East Coast Port Strike Still On The Table
Recent statements by both labor and management indicate that the potential for an East/Gulf Coast port strike remains very much in play. After an initial negotiating session in late March, the two sides issued a joint statement stating, “We had a productive exchange of ideas that will give us a good start toward negotiating a contract sooner rather than later in 2012. Both sides recognize the importance of the East and Gulf Coast ports to the nation’s economy and remain committed to reaching an agreement without any disruption to port operations.” But more recently, International Longshoreman Association President Harold Daggett indicated that little progress has been made and the sides remain far apart.
The current pact expires on September 30. Since 1977, the two sides have successfully negotiated nine successive new contracts without a disruption in operations. Despite the 34-year no-strike track record, shippers remain nervous and with good reason. As the calendar shifts from May into June, each day that passes without a settlement puts more pressure on shippers to begin to implement the contingency plans that are already in place to re-route cargo where possible to land in West Coast ports.

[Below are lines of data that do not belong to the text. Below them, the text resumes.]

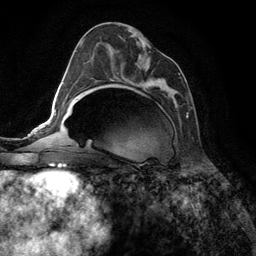
Breast MRI (dynamic contrast-enhanced), one axial slice. Slice 67 of 134 in the series (ordered by position). Cropped to one breast. Dynamic contrast-enhanced series, time point 2 of 6 at this slice position (early post-contrast). 3 T. TE 2.8 ms, TR 7.3 ms. 1.2 mm slice thickness. 256 × 256 image matrix. Female patient.
Annotated regions visible in this slice (semi-automatically segmented with operator editing):
- enhancing-tissue mask used for the functional tumour volume (all voxels passing the contrast-enhancement thresholds inside the analysis volume; usually the tumour): bounding box [x1, y1, x2, y2] px = [90, 34, 188, 118]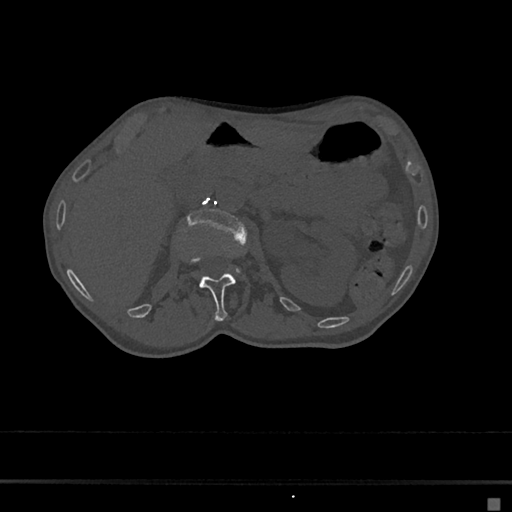
CT including the spine, one axial slice; slice 56 of 797 in the series (ordered by position); 120 kVp; bone window (W 1800 / L 400 HU); 0.5 mm slice thickness; 512 × 512 image matrix, field of view 360 × 360 mm. Female patient, age 68 years. Case-level facts recorded for this patient, not image findings: primary cancer: renal.
Annotated regions visible in this slice (semi-automatic segmentation, software-assisted and operator-edited):
- L1 vertebra: bounding box [x1, y1, x2, y2] px = [180, 255, 247, 320]
- L2 vertebra: [188, 208, 246, 242]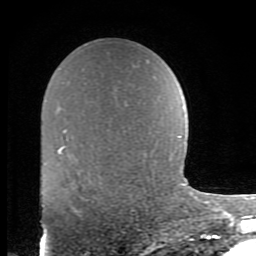
Breast MRI (dynamic contrast-enhanced), one axial slice; slice 56 of 80 in the series (ordered by position); cropped to one breast; dynamic contrast-enhanced series, time point 2 of 8 at this slice position (early post-contrast); 1.5 T; TE 2.7 ms, TR 6.9 ms; 2 mm slice thickness; 256 × 256 image matrix, field of view 150 × 150 mm. Female patient.
Annotated regions visible in this slice (semi-automatically segmented with operator editing):
- enhancing-tissue mask used for the functional tumour volume (all voxels passing the contrast-enhancement thresholds inside the analysis volume; usually the tumour): bounding box [x1, y1, x2, y2] px = [71, 206, 81, 212]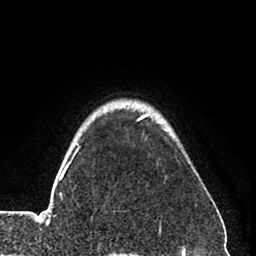
Breast MRI (dynamic contrast-enhanced), one axial slice. Cropped to one breast. Dynamic contrast-enhanced series, time point 2 of 8 at this slice position (early post-contrast). 1.5 T. TE 2.6 ms, TR 6 ms. 256 × 256 image matrix, field of view 160 × 160 mm. Female patient.
Structures marked on this image (semi-automatic segmentation, software-assisted and operator-edited):
- enhancing-tissue mask used for the functional tumour volume (all voxels passing the contrast-enhancement thresholds inside the analysis volume; usually the tumour): bounding box (x1, y1, x2, y2) in pixels: (36, 113, 150, 226)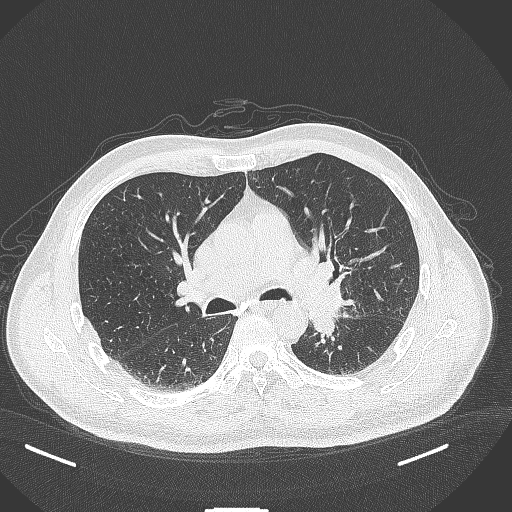
Chest CT, one axial slice; position 250 of 429 along the scan axis; reconstruction kernel B70f; 120 kVp; lung window (W 1500 / L -600 HU); 1 mm slice thickness; 512 × 512 image matrix, field of view 400 × 400 mm. Patient: male, 55 years. Case-level facts recorded for this patient, not image findings: clinical TNM (as recorded): T3 N0 M1c; histopathological grade: G3.
Structures marked on this image (rectangle marked by the reading radiologist):
- lung tumour (recorded histology: adenocarcinoma): bounding box (x1, y1, x2, y2) in pixels: (305, 296, 344, 342)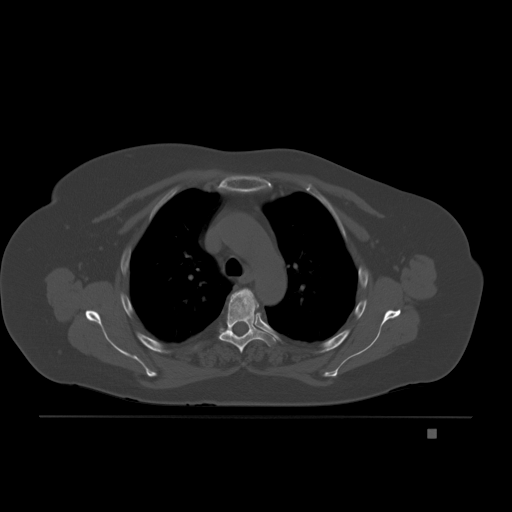
CT including the spine, one axial slice; slice 153 of 221 in the series (ordered by position); bone window (W 1800 / L 400 HU); 3 mm slice thickness; 512 × 512 image matrix. Female patient, age 63 years. Case-level facts recorded for this patient, not image findings: primary cancer: breast.
Outlined on this slice (semi-automatic segmentation, software-assisted and operator-edited):
- T4 vertebra: bounding box <218,289,277,352> (left, top, right, bottom; pixels)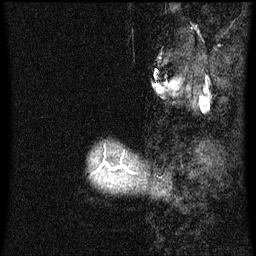
Breast MRI (dynamic contrast-enhanced), one sagittal slice; position 8 of 60 along the scan axis; dynamic contrast-enhanced series, image 2 of 3 at this slice position (ordered by acquisition); 1.5 T; TE 4.2 ms, TR 8 ms; 2 mm slice thickness; 256 × 256 image matrix. Patient: female, 50 years.
Structures marked on this image (semi-automatically segmented with operator editing):
- analysis volume of interest (the breast-tissue region the enhancement analysis was run in; not a lesion): bounding box [x1, y1, x2, y2] px = [94, 149, 138, 187]
- tumour enhancement mask (voxels above the 70 % enhancement threshold inside the analysis volume of interest): [117, 166, 131, 173]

Substantial rerouting will put pressure on West Coast capacity, and disruption or backups will likely result in such a case.
Also, note that successful negotiation of a new master contract is not the end of the story. New local contracts also need to be hammered out.
The bottom line from our viewpoint is that some diversion from east to west is likely, and could become apparent as early as June. The closer we get to September 30 without a resolution, the greater the degree of disruption and potential chaos will be.